Australian employment surged past all expectations in September and the jobless rate dropped in what might be a turning point months earlier than anyone thought, adding to the case for more rises in interest rates this year.
The Australian dollar jumped half a U.S. cent to a 14-month high and bill futures slid as the market priced in a real risk the Reserve Bank of Australia (RBA) would raise its 3.25 percent cash rate in both November and December.
"This justifies the RBA's decision to begin its tightening cycle and supports further moves in the months ahead," said Su-Lin Ong, a senior economist at RBC Capital Markets.
"We continue to look for another hike in November, a further 25 basis points in December and further increases in the first half of next year, taking the cash rate to 4.5 percent."
This week, the central bank became the first in the Group of 20 to raise interest rates, highlighting the outperformance of the local economy and even generating optimism about recovery world-wide. Global markets had jumped on Tuesday's rate hike.
The RBA had also heralded more hikes ahead, leading the market to price in a chance of another for November and rates of around 4 percent by the middle of next year.
Now, investors were bringing that timing forward. One measure from Credit Suisse showed a move to 3.5 percent was fully priced for November, while interbank futures shed 0.105 points to imply a 1-month rate of 3.7 percent in December.

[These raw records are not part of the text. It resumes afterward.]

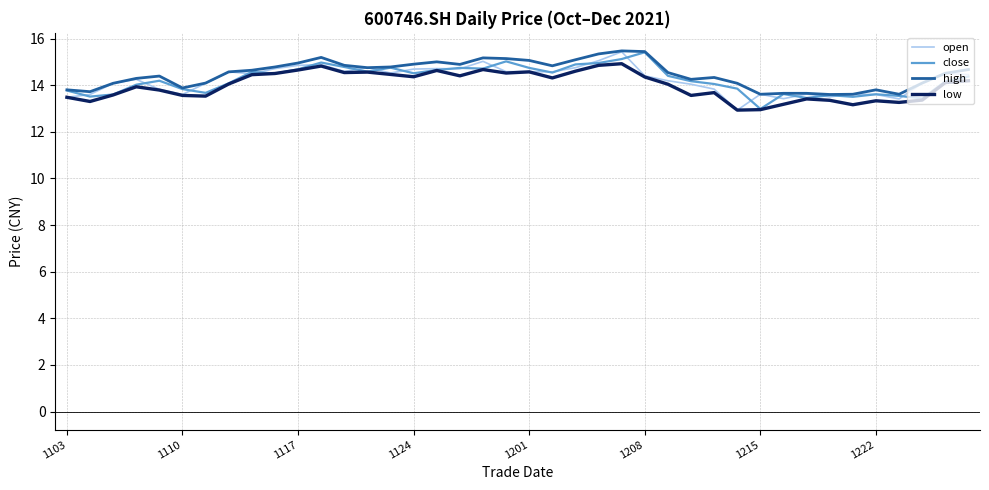

What are all the series names shown in the legend?

open, close, high, low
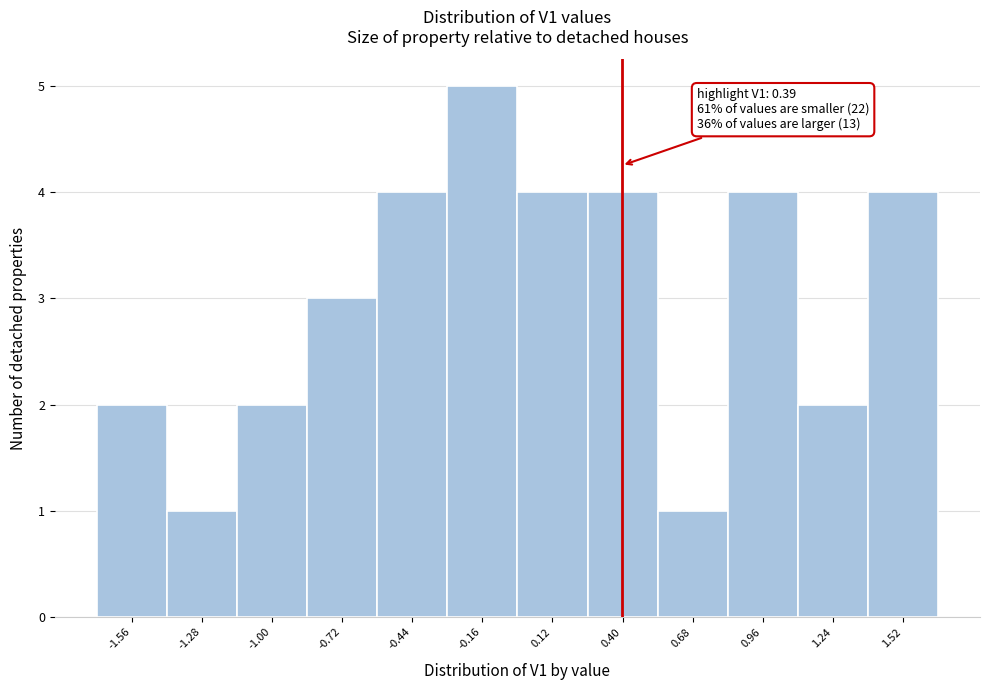

Over which range of the x-axis is the bar tallest?

-0.30 to 0.00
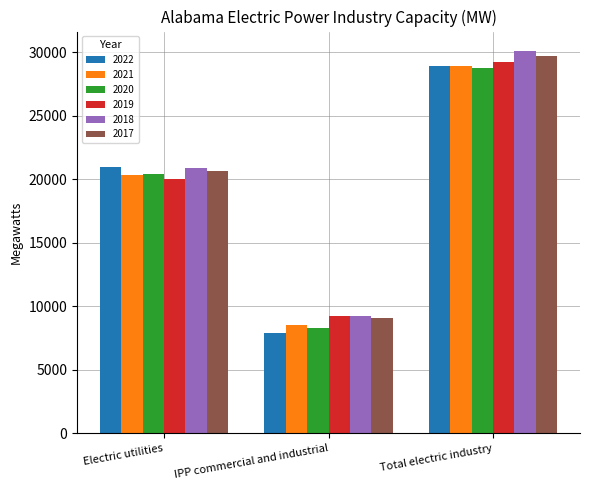

At which label is 2018 closest to 19663?

Electric utilities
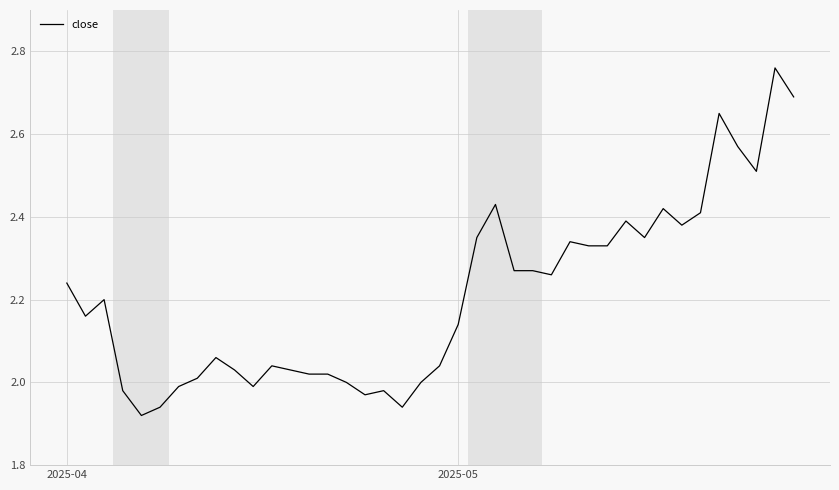

Is this an area chart (filled region under the line)?

No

"Today's data raise the risk the unemployment rate has already peaked at below 6 percent, and reinforces our view that the RBA will reach a 4 percent cash rate by March next year," said Scott Haslem, chief economist at UBS. "Anyway you look at it, this is a very strong labour market report."
Thursday's report from the government showed 40,600 jobs were created in September, confounding forecasts of a 10,000 fall. There were 35,400 new full-time positions, which typically pay more and offer greater security than part-time work.
The unemployment rate dipped to 5.7 percent, from 5.8 percent in August, again stunning analysts who had expected a rise to a six-year high of 6.0 percent. So unexpected was this development that some wondered if it actually marked a turning point for unemployment, way below the government's forecast of 8.5 percent.
"The jobless rate could have peaked two full percentage points below what most expected just a few months ago," said Rory Robertson, interest rate strategist at Macquarie. "A peak under 6 percent would be simply sensational."
Analysts have for some time been revising down estimates for where the jobless rate would top out, but most had still thought it would be around 7.0 percent.
More on CNBC.com
Indicators of demand for labour have begun to turn higher, albeit from low levels. Job advertisements and vacancies have started to recover in the last couple of months, and even the hard-hit building sector has benefited from massive government stimulus spending on schools and infrastructure.
When lifting rates on Tuesday, the RBA noted that unemployment had not risen as far as expected and predicted economic growth would be close to trend in 2010, much stronger
than previously forecasted.
If so, it would bode well for household income and spending, as well as for tax receipts and the budget deficit.
Michael Blythe, chief economist at Commonwealth Bank, said the sheer strength of population growth in Australia meant the jobless rate was still likely to rise somewhat further.
"But clearly that Australian outperformance continues and, even with that idea now firmly in people's minds, the economy still has the ability to surprise," he said. "It validates what the Reserve Bank did earlier this week and what they are going to do again in November."